For the entries below, return every line from the top through the line with "X221116Y109600D03*" exactly as it stands, omitting pictures.
** Opening SUPPLIED MATERIAL block **
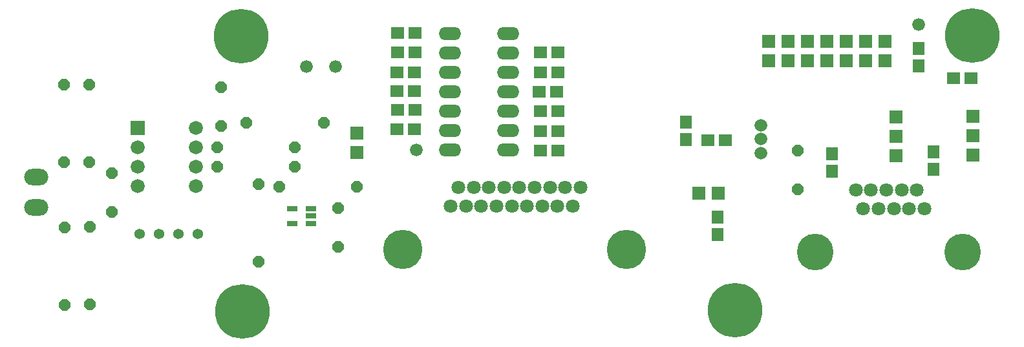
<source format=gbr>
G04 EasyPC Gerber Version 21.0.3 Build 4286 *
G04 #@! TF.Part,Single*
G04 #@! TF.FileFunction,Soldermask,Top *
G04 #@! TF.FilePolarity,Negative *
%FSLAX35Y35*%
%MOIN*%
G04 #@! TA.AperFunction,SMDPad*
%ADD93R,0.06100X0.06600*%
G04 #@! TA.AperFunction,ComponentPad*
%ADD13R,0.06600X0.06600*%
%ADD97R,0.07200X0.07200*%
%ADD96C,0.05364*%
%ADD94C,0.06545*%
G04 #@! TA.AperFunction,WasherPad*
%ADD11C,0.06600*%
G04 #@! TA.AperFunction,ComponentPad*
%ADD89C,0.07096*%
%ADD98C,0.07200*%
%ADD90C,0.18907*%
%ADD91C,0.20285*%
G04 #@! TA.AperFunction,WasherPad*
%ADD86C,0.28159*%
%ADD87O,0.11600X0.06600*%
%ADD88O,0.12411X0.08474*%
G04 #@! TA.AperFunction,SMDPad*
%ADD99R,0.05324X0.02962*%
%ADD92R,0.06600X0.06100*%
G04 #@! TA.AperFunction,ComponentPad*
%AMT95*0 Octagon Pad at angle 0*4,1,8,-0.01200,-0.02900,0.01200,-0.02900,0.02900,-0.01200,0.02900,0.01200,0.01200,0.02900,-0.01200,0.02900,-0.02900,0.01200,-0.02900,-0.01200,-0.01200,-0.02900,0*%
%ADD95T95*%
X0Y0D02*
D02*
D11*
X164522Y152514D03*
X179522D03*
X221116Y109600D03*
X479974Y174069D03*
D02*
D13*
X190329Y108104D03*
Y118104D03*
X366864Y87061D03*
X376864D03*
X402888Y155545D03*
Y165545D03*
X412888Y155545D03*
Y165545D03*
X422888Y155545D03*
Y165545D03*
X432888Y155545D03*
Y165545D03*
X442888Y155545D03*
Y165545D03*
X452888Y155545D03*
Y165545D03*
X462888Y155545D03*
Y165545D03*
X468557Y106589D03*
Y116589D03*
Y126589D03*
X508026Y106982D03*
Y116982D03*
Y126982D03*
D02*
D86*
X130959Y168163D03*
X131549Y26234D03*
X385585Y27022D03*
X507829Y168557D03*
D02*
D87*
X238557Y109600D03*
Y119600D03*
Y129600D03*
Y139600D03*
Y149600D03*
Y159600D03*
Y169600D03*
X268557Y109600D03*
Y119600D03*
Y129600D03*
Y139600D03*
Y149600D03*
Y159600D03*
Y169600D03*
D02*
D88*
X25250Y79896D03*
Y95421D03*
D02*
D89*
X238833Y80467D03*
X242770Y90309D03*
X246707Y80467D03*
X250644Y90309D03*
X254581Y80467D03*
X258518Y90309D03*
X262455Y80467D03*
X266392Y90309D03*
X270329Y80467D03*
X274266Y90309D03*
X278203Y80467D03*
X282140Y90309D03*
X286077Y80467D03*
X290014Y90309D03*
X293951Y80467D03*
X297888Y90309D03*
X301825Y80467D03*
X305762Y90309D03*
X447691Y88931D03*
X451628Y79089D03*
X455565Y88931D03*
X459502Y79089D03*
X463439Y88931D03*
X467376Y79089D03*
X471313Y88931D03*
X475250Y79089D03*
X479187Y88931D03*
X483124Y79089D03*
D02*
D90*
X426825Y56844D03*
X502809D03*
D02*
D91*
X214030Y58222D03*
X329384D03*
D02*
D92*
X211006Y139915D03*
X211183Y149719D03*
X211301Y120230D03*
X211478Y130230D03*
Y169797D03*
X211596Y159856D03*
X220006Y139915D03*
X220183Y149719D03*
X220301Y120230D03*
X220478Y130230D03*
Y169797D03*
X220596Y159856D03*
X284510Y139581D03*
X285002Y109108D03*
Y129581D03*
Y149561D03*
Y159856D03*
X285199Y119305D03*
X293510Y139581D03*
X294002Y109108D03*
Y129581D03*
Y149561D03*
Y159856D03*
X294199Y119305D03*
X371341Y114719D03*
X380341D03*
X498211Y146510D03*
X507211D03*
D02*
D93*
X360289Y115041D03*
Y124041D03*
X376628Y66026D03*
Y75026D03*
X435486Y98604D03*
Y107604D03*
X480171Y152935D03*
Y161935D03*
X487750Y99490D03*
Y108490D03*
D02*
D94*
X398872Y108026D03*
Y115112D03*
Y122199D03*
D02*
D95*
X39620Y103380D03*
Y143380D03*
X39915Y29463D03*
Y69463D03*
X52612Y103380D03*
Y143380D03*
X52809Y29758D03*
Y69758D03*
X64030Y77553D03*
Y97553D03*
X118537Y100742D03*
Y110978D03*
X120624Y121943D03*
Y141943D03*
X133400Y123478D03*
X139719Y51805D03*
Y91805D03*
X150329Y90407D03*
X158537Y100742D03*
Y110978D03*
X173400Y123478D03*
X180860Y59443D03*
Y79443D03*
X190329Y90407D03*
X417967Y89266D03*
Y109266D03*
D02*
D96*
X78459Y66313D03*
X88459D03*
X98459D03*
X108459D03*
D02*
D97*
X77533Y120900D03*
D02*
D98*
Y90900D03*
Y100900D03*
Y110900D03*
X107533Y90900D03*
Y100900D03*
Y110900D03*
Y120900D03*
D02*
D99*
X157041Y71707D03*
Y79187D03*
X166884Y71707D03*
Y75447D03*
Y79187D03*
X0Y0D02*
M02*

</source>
** Closing SUPPLIED MATERIAL block **
## SOLVED PROBLEM
<source format=gbr>
G04 EasyPC Gerber Version 21.0.3 Build 4286 *
G04 #@! TF.Part,Single*
G04 #@! TF.FileFunction,Soldermask,Top *
G04 #@! TF.FilePolarity,Negative *
%FSLAX35Y35*%
%MOIN*%
G04 #@! TA.AperFunction,SMDPad*
%ADD93R,0.06100X0.06600*%
G04 #@! TA.AperFunction,ComponentPad*
%ADD13R,0.06600X0.06600*%
%ADD97R,0.07200X0.07200*%
%ADD96C,0.05364*%
%ADD94C,0.06545*%
G04 #@! TA.AperFunction,WasherPad*
%ADD11C,0.06600*%
G04 #@! TA.AperFunction,ComponentPad*
%ADD89C,0.07096*%
%ADD98C,0.07200*%
%ADD90C,0.18907*%
%ADD91C,0.20285*%
G04 #@! TA.AperFunction,WasherPad*
%ADD86C,0.28159*%
%ADD87O,0.11600X0.06600*%
%ADD88O,0.12411X0.08474*%
G04 #@! TA.AperFunction,SMDPad*
%ADD99R,0.05324X0.02962*%
%ADD92R,0.06600X0.06100*%
G04 #@! TA.AperFunction,ComponentPad*
%AMT95*0 Octagon Pad at angle 0*4,1,8,-0.01200,-0.02900,0.01200,-0.02900,0.02900,-0.01200,0.02900,0.01200,0.01200,0.02900,-0.01200,0.02900,-0.02900,0.01200,-0.02900,-0.01200,-0.01200,-0.02900,0*%
%ADD95T95*%
X0Y0D02*
D02*
D11*
X164522Y152514D03*
X179522D03*
X221116Y109600D03*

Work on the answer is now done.